It was a battle between the retro and the futuristic on the first day of London Fashion Week.  

The day started with a delightfully retro-futuristic presentation by Newgen designer Sadie Williams. Titled “Off-Piste,” the collection had a skiing theme, with a faux snow-covered mountain installed inside the Institute of Contemporary Arts. Sadie’s signature metallic fabrics and sporty 1960s silhouettes, mixed with primary colours, were ever present. We fell hard for the padded totes with metal buckles as handles – I, for one, would love to swing them about my arm all year round.

The futuristic theme persisted through many other collections on show yesterday. Fyodor Golan took “futuristic” to a whole other level, giving us Venus de Milo prints on shiny fabrics, clashing neon colours, Coca-Cola logo dresses and giant, almost comical frill details.

For shoe designer Charlotte Olympia Dellal’s debut runway show, the future was a rose-tinted vision from the past, as she took inspiration from 1940s sci-fi and film noir. Models slunk around the circular catwalk in North London’s Roundhouse in chic black tuxedo suits and dresses, with sparkly shoes, and playful bags and jewellery that could have come from Ziggy Stardust’s closet.

Some designers chose the comfort of a bit of retro nostalgia with a mix of vintage-inspired fabrics and colours, and old-fashioned  craftsmanship, including Steven Tai. His “Freaky Friday” presentation (in reference to the 1976 film) was full granny chic, with models wearing pastel duster coats, white silk tops and corduroy jackets, while embroidering in rocking chairs. I felt as though I was on a film set – perhaps a Wes Anderson movie referencing Jane Austen and “The Virgin Suicides”?

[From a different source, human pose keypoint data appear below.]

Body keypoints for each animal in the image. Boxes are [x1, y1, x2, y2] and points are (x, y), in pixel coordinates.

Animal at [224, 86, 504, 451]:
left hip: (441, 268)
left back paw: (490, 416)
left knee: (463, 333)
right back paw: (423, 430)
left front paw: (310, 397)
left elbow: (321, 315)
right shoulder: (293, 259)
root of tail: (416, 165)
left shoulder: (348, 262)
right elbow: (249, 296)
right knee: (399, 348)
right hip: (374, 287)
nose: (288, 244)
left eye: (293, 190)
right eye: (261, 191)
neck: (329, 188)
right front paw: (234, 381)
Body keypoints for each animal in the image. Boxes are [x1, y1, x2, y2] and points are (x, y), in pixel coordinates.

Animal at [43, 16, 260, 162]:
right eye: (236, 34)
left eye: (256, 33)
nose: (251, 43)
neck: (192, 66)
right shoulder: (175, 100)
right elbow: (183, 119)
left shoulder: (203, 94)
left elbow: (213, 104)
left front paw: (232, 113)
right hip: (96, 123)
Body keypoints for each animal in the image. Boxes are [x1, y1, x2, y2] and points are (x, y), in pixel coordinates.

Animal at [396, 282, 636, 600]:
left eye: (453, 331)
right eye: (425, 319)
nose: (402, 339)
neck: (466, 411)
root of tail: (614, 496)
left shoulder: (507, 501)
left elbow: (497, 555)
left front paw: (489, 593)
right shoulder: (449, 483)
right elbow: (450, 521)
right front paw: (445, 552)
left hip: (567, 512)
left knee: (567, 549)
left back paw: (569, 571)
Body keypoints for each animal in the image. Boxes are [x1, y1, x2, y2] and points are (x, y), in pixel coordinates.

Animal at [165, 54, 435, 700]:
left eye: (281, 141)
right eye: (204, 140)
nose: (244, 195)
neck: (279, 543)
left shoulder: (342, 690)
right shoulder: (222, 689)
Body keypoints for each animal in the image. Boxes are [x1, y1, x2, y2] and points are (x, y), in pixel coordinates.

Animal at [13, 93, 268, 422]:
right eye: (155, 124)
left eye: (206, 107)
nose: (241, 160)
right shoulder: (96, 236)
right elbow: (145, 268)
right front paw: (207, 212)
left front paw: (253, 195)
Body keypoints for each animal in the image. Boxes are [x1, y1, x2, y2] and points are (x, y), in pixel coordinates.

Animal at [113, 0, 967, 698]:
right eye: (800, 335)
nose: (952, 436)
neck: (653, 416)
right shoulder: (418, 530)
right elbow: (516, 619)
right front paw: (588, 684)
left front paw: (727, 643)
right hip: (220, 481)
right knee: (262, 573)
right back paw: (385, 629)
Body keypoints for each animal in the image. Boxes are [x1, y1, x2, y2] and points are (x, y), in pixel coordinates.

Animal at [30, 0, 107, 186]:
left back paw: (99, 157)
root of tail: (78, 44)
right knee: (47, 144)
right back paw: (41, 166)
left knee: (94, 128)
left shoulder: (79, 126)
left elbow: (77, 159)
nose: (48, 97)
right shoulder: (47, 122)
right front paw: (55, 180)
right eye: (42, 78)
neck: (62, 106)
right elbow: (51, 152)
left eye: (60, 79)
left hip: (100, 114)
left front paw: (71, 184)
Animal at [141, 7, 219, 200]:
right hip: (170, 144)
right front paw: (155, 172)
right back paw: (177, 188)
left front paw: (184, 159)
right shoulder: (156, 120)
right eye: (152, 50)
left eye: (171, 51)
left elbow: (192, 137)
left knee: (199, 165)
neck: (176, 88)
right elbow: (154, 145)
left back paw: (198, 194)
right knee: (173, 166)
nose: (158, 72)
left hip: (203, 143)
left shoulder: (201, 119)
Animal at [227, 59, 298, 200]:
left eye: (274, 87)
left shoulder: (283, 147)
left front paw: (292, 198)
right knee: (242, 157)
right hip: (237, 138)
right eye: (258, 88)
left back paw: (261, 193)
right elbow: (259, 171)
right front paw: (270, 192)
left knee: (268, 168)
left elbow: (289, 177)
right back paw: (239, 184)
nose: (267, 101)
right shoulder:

Alice Archer’s new collection which took inspiration from Kew Gardens looked to the eighteenth century with beautifully lavish floral embroideries on feminine silhouettes, including high-waist pencil skirts and floor-length dresses that will be instant heirlooms.

Ryan Lo’s invitation – showing a soft-focus landscape populated by pandas and bamboo trees – perfectly encapsulated what to expect from his show. The soundtrack to Disney’s “Mulan” played as flower-print eiderdown coats and tulle dresses adorned the catwalk, in a collection strewn with Lo’s romantic, nostalgic take on China.

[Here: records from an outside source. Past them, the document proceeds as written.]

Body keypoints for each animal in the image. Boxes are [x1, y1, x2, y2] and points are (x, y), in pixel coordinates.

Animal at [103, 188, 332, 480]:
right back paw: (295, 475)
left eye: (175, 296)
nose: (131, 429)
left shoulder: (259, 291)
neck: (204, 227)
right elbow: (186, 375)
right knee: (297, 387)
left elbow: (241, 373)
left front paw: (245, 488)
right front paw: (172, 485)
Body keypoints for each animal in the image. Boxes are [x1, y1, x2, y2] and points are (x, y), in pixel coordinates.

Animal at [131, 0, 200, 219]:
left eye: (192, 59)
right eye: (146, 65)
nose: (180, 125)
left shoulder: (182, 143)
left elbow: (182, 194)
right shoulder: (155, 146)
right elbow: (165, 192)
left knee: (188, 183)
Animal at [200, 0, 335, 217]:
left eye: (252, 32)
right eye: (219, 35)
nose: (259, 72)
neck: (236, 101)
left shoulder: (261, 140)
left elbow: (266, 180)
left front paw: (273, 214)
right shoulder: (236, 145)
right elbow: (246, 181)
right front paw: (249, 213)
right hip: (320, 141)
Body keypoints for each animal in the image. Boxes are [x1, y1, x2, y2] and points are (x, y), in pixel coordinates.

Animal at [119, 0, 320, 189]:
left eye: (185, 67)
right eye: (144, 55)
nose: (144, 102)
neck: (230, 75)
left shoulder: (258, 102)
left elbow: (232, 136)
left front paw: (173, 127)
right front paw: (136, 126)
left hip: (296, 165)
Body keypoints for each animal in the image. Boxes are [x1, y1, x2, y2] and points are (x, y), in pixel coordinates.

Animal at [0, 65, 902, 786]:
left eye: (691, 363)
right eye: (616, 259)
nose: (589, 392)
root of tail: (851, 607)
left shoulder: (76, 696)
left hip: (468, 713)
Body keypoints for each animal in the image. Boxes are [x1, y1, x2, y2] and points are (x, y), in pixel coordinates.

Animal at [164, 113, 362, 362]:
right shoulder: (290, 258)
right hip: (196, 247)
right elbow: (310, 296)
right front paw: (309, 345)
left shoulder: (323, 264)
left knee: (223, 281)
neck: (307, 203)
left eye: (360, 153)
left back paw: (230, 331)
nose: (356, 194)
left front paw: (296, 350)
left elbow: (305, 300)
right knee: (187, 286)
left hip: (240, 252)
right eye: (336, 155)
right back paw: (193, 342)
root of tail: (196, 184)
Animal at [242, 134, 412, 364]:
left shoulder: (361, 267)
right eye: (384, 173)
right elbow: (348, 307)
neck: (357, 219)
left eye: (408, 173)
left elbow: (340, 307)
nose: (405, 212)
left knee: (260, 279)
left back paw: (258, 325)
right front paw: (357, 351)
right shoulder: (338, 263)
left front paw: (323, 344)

Another beautiful invitation came from Le Kilt – a label founded by Samantha McCoach in 2014 that applies a modern touch to her family’s kilt-making heritage. This AW16 knitwear collection used an old Scottish weaving technique called Sanquhar – the mohair miniskirts and pleated midi skirts were my personal highlights.

John Smedley’s knitwear also has a storied history, having originated in Lea Mills, in Derbyshire, over 230 years ago. In a distinctly contemporary collection, the casual, loose silhouettes and deliciously deep burgundy hues were a particular highlight.

Two Korean designers, J. JS Lee and Eudon Choi, had catwalk shows yesterday – both featuring clean-cut, expertly tailored clothes that would work beautifully in any professional woman’s wardrobe. At Eudon Choi’s show, unexpected details, such as slits in trousers and knitwear, showcased the designer’s sophisticated play with abstraction. J. JS Lee’s expertise in tailoring and pattern cutting was evident in her AW16 collection, especially in the sleek suiting, coats and separates with abstract surface techniques.

Jersey bodysuits in black, red and white featured in Newgen designer Marta Jakubowski’s autumn collection, “Super Hero.” Citing circus performers as inspiration, Jakubowski displayed some of her creations inside metal cages made by jewellery designer Juliette Van De Kerchove.

Closing the day’s events, the CSM MA show provided a glimpse of fashion’s bright future, which – if the full-on glitter, zany prints and tailored menswear are any guide – proves that while designers are still looking to the past, the present is the perfect place to be.